---------- SUPPLIED RECORDS

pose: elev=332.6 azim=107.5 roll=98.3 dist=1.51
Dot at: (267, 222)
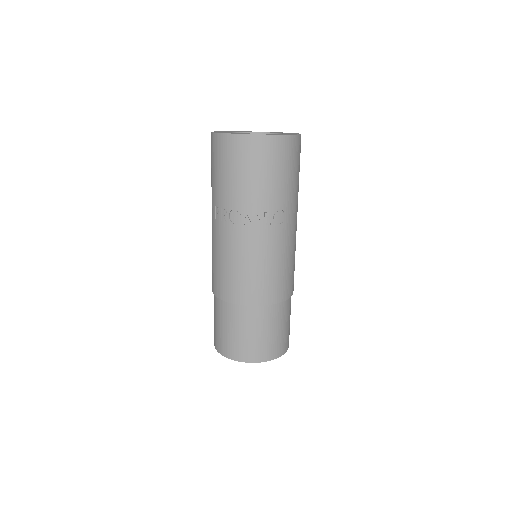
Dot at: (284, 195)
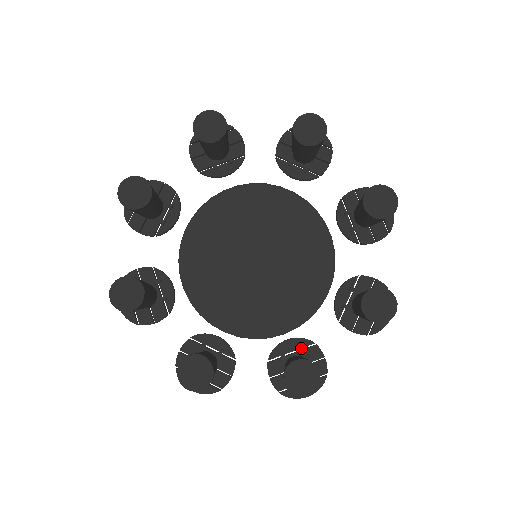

--------------------
---------- SUPPLIED RECORDS

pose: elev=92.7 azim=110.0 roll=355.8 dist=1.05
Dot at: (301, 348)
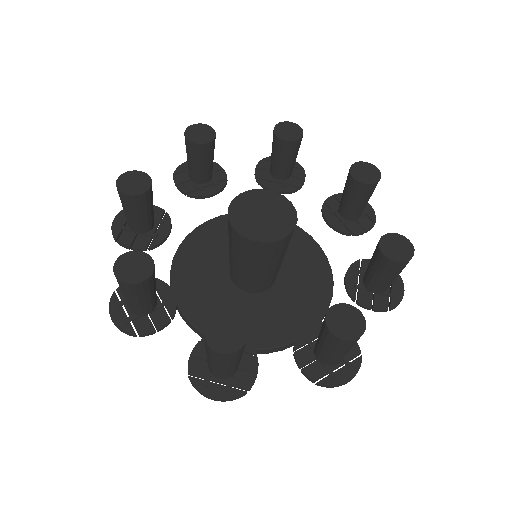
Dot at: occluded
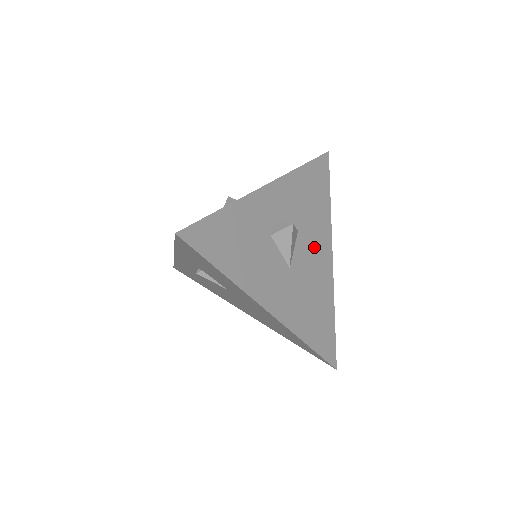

--------------------

§ TO DO
Repeat the part of the listing that opens with the line containing "pose: elev=92.7 azim=110.0" and closes with the line containing "Dot at: occluded", replacing "dist" with "distance" and keeping everything else the same. Leave out the pictures.

§ TASK ANSWER
pose: elev=92.7 azim=110.0 roll=355.8 distance=1.05
Dot at: (301, 348)
Dot at: occluded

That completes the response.